Data items:
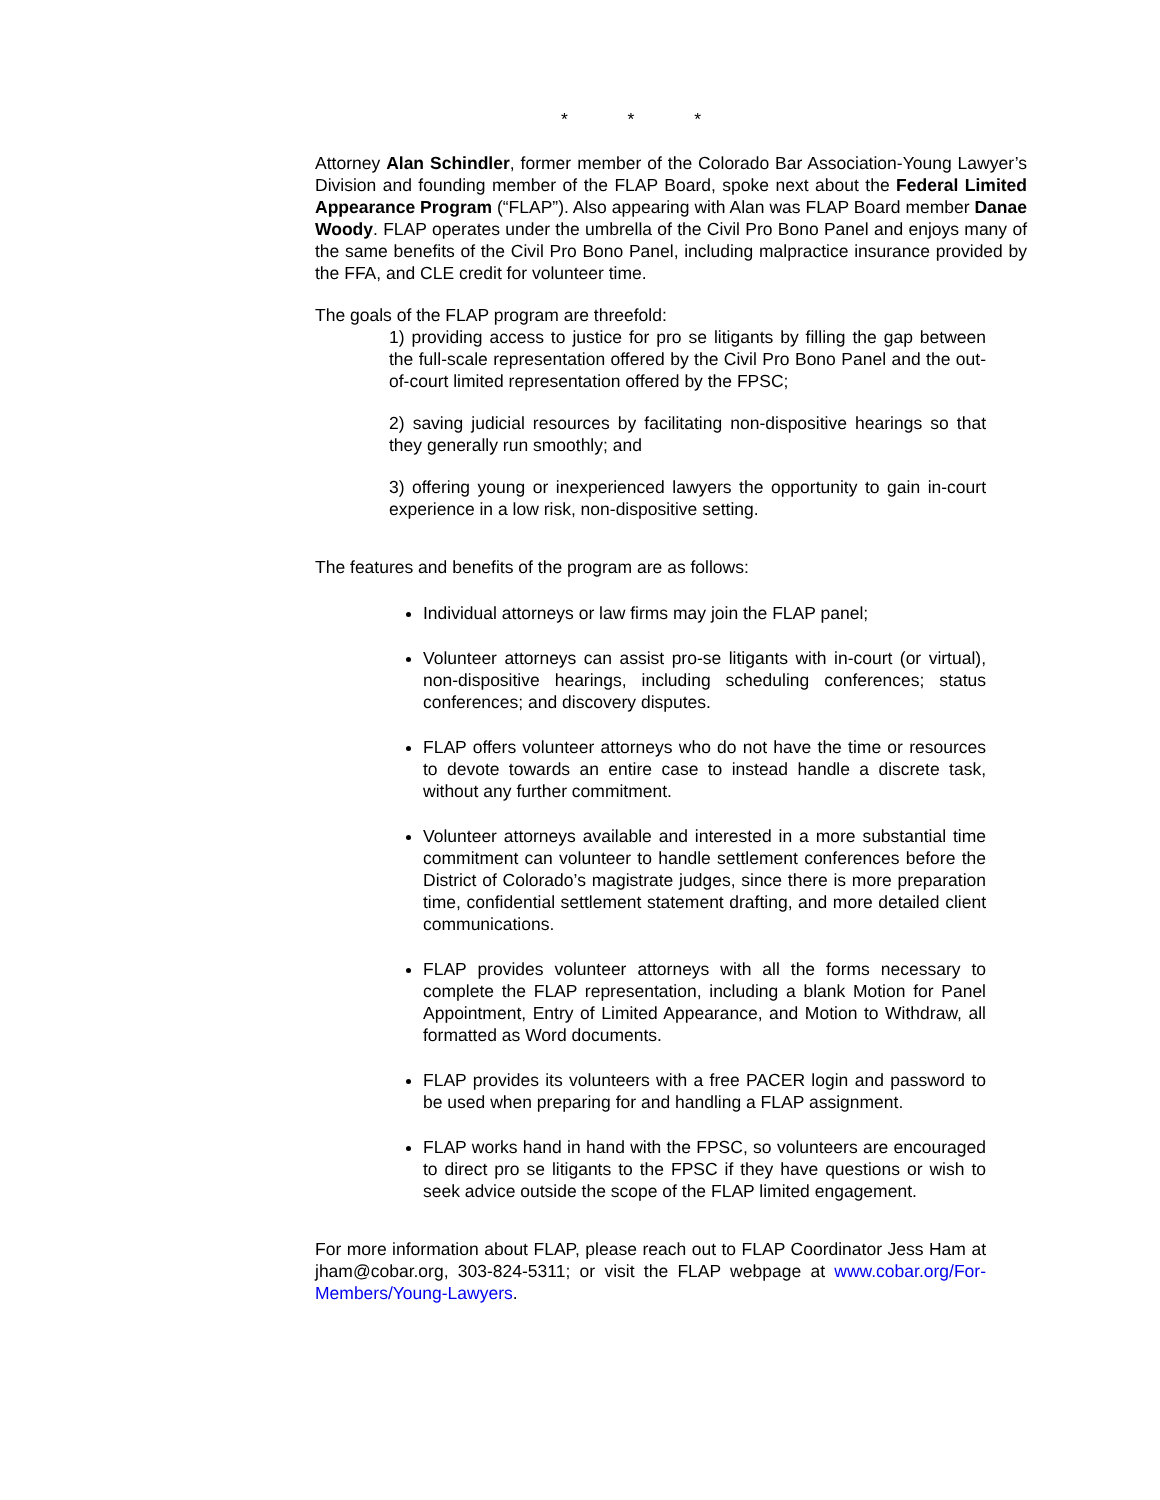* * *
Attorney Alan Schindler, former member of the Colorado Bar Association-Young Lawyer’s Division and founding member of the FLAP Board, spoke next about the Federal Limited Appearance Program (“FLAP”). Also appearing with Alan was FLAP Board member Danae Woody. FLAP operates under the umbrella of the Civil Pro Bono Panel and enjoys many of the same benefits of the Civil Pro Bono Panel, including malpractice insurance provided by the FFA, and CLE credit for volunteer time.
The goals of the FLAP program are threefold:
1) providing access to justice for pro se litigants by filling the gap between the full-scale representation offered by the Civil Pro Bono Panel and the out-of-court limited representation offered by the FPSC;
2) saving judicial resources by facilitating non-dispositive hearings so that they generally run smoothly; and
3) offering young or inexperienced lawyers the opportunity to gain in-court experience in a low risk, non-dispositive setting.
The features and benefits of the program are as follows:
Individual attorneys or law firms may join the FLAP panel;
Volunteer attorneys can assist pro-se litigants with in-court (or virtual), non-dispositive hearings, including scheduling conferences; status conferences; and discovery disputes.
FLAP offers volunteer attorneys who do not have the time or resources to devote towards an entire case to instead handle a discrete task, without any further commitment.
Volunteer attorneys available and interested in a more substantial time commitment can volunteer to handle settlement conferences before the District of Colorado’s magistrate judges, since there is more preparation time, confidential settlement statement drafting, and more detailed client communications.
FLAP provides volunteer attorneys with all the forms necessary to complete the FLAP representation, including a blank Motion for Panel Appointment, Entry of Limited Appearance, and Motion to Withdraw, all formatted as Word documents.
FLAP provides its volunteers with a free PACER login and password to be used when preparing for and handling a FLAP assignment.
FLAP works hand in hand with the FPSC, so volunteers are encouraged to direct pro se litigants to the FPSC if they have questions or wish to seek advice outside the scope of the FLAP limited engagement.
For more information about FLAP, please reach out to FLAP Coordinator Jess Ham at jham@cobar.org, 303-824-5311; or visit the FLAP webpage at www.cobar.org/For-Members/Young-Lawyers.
==
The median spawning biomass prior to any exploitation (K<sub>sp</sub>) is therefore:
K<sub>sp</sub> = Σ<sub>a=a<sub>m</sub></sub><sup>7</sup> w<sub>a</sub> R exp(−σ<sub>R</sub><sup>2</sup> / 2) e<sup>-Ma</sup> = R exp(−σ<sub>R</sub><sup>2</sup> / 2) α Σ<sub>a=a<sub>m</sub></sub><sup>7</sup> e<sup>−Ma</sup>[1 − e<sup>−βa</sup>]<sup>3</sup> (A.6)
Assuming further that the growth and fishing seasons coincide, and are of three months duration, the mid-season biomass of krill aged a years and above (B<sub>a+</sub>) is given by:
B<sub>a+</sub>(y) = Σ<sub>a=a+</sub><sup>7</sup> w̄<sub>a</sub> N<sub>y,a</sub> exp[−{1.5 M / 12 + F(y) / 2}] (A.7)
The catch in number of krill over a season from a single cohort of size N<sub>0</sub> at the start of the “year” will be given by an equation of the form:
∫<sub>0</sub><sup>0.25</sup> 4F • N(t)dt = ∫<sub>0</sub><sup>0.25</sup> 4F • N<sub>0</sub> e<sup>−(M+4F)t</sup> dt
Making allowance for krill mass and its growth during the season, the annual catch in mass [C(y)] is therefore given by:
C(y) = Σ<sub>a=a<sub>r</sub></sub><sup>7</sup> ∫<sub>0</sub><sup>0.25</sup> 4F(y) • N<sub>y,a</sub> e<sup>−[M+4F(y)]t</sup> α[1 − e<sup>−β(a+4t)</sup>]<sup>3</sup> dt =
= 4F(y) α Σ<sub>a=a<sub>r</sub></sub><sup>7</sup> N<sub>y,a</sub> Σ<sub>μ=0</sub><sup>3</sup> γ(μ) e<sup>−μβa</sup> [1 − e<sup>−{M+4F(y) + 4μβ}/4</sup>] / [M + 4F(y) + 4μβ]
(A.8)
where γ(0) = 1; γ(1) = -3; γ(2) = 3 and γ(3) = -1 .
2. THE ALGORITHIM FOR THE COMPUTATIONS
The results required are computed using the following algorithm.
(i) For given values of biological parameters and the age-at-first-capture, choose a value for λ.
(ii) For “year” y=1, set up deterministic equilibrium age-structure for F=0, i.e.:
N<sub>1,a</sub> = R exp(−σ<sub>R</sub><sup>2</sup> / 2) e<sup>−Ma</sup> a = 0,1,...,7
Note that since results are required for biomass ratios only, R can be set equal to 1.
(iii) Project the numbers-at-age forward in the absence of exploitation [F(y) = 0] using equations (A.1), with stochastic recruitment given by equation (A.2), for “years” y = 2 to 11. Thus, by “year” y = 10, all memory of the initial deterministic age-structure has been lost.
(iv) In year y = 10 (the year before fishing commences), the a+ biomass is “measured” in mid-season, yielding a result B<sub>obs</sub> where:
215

What is required:
Among the entries above, copy exactly only the lines starting with the one containing "The goals of" and going through the one containing "2) saving judicial", both ends included.

Result of the exercise:
The goals of the FLAP program are threefold:
1) providing access to justice for pro se litigants by filling the gap between the full-scale representation offered by the Civil Pro Bono Panel and the out-of-court limited representation offered by the FPSC;
2) saving judicial resources by facilitating non-dispositive hearings so that they generally run smoothly; and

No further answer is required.